De récents travaux scientifiques viennent confirmer l’impact dramatique du réchauffement climatique sur les cultures céréalières en Afrique de l’Ouest, cultures extrêmement importantes pour la sécurité alimentaire en Afrique. En 2019 a paru une étude qui venait confirmer les effets alarmants du réchauffement climatique en Afrique de l’Ouest.
Ces travaux scientifiques, parus dans la revue « Scientific reports (Nature) », ont été réalisés par deux agro-climatologues de l’Institut de recherche pour le développement (IRD), rattachés à l’unité de recherche « Espace – Dev », en partenariat avec l’Institut national japonais pour les sciences environnementales et l’agriculture.
L’étude démontre que les changements climatiques ont eu un impact sur les rendements agricoles à partir du 20e siècle et mettent en péril la sécurité alimentaire de nombreuses populations. Leur méthode, basée sur la modélisation, a consisté à imaginer deux situations climatiques. La première, sans l’empreinte de l’Homme, telle qu’elle était au 19e siècle et une avec des conditions climatiques altérées par l’Homme, en prenant en compte les émissions de gaz à effet de serre engendrées par l’activité humaine. « Nous avons lancé des simulations de rendement pour le mil, le sorgho et le maïs dans l’ensemble de l’Afrique de l’Ouest, puis dans des pays, en particulier le Nigeria, le Niger, le Mali, le Burkina Faso et le Sénégal », explique le chercheur Dimitri Defrance, co-auteur de cette étude. Cette dernière énonce que « le mil semble être plus affecté par le changement climatique que le sorgho dans les deux modèles de culture. En moyenne, en Afrique de l’Ouest, le modèle simule une perte de rendement énorme de 17,7% pour le mil et de 15,0% pour le sorgho». D’un point de vue économique, cela engendre des pertes allant de deux à quatre milliards de dollars pour le mil et entre un à deux milliards pour le sorgho.
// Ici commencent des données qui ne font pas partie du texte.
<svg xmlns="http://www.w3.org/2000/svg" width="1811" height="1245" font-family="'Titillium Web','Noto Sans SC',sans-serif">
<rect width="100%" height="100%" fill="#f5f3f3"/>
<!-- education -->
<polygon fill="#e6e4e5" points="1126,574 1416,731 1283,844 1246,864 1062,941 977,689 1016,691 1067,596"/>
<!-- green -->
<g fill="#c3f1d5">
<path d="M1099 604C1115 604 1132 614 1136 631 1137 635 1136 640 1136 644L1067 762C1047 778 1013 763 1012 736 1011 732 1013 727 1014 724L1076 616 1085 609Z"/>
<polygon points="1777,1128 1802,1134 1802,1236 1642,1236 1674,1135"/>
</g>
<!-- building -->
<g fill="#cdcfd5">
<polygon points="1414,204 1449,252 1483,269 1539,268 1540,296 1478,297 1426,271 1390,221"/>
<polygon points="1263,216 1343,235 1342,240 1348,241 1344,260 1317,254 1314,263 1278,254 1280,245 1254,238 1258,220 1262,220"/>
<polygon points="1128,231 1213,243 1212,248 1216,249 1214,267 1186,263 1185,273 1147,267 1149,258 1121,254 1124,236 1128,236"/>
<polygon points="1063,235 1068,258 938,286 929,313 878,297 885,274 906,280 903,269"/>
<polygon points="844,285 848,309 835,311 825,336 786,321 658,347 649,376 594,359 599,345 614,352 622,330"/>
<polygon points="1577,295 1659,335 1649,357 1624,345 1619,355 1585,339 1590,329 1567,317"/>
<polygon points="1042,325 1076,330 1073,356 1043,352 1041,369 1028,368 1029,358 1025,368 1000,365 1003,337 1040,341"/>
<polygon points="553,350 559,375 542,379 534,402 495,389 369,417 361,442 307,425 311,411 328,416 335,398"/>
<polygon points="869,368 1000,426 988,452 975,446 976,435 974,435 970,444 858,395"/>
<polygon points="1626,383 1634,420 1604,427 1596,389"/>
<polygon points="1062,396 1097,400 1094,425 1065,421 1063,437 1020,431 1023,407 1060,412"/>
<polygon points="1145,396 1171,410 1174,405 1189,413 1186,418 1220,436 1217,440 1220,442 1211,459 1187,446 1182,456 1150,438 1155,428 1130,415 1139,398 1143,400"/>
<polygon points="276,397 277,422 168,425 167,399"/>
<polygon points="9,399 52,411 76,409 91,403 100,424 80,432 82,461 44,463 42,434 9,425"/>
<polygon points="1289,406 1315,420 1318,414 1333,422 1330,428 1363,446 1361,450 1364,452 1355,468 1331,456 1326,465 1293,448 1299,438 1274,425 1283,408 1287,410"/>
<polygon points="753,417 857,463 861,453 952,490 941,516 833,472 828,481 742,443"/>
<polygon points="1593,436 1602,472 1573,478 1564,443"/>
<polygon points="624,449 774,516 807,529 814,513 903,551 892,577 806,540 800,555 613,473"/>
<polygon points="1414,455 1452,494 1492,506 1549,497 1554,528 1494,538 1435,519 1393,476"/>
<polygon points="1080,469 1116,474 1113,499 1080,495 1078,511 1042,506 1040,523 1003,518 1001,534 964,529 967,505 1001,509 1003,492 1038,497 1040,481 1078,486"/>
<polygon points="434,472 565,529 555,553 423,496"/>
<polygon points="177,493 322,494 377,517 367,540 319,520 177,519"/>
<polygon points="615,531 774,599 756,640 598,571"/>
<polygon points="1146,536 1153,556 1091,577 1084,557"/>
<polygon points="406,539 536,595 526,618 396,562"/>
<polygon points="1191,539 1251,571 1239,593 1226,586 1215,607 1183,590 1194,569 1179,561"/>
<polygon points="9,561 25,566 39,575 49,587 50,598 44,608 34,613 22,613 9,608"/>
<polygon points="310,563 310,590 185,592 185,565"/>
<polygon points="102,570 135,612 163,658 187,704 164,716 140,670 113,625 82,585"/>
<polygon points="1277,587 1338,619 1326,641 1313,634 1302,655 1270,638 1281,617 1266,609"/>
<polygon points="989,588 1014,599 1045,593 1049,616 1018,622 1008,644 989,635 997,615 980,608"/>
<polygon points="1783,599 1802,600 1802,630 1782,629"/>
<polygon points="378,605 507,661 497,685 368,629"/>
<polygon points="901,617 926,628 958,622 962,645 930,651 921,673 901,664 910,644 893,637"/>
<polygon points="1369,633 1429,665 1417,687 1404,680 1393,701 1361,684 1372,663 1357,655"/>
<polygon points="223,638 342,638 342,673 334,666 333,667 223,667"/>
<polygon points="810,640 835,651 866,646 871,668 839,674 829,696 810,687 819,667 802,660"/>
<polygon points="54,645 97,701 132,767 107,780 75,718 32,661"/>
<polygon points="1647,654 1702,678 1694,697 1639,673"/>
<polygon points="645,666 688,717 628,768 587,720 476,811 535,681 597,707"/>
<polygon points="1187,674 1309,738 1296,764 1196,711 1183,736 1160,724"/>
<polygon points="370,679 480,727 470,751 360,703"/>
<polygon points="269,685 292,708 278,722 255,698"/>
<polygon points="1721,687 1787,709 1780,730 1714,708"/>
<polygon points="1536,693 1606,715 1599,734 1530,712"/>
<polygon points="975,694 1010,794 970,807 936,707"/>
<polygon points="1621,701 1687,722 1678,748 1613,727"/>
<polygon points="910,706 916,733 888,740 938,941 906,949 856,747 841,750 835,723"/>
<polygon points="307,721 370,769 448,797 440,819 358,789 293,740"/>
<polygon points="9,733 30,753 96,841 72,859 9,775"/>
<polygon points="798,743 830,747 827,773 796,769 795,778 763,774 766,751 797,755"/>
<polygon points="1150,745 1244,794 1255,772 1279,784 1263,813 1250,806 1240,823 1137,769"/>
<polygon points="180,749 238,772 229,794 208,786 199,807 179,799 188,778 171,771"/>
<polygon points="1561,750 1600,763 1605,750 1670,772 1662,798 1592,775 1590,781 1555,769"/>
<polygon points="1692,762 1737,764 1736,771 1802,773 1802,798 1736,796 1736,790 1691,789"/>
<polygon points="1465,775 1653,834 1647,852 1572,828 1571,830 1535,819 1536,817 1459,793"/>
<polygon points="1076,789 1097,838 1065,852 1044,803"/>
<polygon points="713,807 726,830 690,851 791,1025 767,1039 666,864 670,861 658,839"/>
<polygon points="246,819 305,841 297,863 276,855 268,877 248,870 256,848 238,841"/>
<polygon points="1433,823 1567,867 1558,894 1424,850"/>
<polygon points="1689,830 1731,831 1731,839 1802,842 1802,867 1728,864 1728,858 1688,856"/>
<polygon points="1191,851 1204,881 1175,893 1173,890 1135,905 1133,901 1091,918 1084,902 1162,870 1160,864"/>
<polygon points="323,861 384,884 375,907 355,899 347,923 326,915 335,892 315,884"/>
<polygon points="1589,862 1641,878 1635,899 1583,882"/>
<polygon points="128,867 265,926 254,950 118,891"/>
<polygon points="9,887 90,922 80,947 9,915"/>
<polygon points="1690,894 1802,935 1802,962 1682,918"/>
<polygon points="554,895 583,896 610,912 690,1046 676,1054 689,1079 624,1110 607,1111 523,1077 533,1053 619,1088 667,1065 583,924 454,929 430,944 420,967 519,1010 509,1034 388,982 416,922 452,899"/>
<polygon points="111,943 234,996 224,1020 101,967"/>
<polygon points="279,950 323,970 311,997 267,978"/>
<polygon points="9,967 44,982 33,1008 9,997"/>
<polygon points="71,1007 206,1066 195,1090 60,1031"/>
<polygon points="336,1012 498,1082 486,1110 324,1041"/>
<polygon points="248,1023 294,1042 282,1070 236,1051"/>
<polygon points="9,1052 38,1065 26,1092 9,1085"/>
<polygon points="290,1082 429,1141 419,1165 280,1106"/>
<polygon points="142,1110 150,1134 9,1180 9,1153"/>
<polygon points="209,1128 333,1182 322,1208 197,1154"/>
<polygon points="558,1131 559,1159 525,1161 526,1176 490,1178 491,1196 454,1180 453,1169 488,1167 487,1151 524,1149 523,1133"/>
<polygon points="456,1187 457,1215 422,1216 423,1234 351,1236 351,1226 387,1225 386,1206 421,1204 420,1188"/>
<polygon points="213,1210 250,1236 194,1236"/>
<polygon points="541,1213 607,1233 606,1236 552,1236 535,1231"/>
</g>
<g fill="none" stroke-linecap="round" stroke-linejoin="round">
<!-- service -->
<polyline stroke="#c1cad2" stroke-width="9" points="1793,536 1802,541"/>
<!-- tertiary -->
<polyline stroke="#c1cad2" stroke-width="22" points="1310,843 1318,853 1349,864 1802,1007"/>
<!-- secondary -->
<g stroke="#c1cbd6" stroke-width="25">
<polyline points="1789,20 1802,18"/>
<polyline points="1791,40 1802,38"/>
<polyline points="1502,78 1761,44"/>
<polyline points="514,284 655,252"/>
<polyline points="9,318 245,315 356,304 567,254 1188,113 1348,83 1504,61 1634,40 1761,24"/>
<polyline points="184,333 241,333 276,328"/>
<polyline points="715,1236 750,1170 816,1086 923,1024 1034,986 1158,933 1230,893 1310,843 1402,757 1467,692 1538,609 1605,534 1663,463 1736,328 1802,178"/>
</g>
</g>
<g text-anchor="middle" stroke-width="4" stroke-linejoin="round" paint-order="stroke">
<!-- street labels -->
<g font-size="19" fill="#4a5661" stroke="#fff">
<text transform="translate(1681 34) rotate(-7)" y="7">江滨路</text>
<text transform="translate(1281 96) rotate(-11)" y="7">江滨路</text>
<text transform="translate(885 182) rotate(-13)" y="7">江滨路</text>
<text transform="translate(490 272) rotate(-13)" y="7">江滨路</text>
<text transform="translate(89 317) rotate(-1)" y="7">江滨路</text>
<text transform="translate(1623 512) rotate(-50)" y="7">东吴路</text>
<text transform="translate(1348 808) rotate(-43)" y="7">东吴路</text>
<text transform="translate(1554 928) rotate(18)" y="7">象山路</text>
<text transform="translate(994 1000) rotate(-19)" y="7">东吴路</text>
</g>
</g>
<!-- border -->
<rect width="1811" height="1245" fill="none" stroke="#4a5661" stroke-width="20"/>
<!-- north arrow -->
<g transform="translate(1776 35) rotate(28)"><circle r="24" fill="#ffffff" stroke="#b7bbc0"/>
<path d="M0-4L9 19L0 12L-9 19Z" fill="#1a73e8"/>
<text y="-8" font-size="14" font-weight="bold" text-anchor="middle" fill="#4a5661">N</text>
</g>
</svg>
Sur place, initiatives et adaptations se multiplient : l’association de culture, l’agroforesterie, le maintien des branches au sol pour conserver l’humidité, le choix de planter des céréales plus adaptées aux fortes températures, l’enrichissement et la conservation des nutriments dans le sol s’imposent comme une priorité. Heureusement que les populations sur place n’ont pas attendu ces études pour agir, se félicitent les auteurs de l’étude. Par exemple, l’Organisation des Nations unies pour l’alimentation et l’agriculture (FAO) a mis en place des systèmes d’adaptation locale. Une autre méthode est la mise en place par le centre régional météorologique d’un système de pré-alerte qui permet d’informer les agriculteurs sur le début de la mousson et de leur permettre de savoir quand semer les graines.
Quels impacts auront ces travaux pour éviter que les populations locales s’appauvrissent ?
L’étude a vocation à être prise en compte, elle a déjà été reprise par d’autres études et confirme que l’Homme a déjà un impact sur le climat. Il faut rappeler que l’Afrique représente une part infime des émissions de gaz à effet de serre globales mais est le continent le plus touché par les changements climatiques, faire en sorte de diminuer les émissions de gaz à effet de serre et que les populations les plus vulnérables s’adaptent aux changements climatiques passe par l’agriculture. La COP22 tenue à Marrakech en 2016 a marqué un tournant décisif permettant à l’agriculture africaine de lui donner la place qui lui revient dans les dialogues internationaux. Cette prise de conscience a été le précurseur d’un changement dans les conditions de vie des 240 millions d’Africains qui souffrent de sous-alimentation et des 80 % de la population qui tirent ses revenus des activités agricoles.
La consommation de céréales est de plus en plus importante en Afrique, dans un contexte de croissance démographique élevée. Cette ressource constitue une base alimentaire et fait partie du quotidien d’un grand nombre de personnes : 80 % de la population active malienne travaille dans le secteur de l’agriculture. Consommées sous forme de grains, de farine, de couscous, les céréales constituent l’alimentation de base pour de nombreuses personnes. L’amidon qu’elles contiennent est une très bonne source énergétique. Le continent aurait donc besoin de tripler ces rendements pour s’assurer une sécurité alimentaire.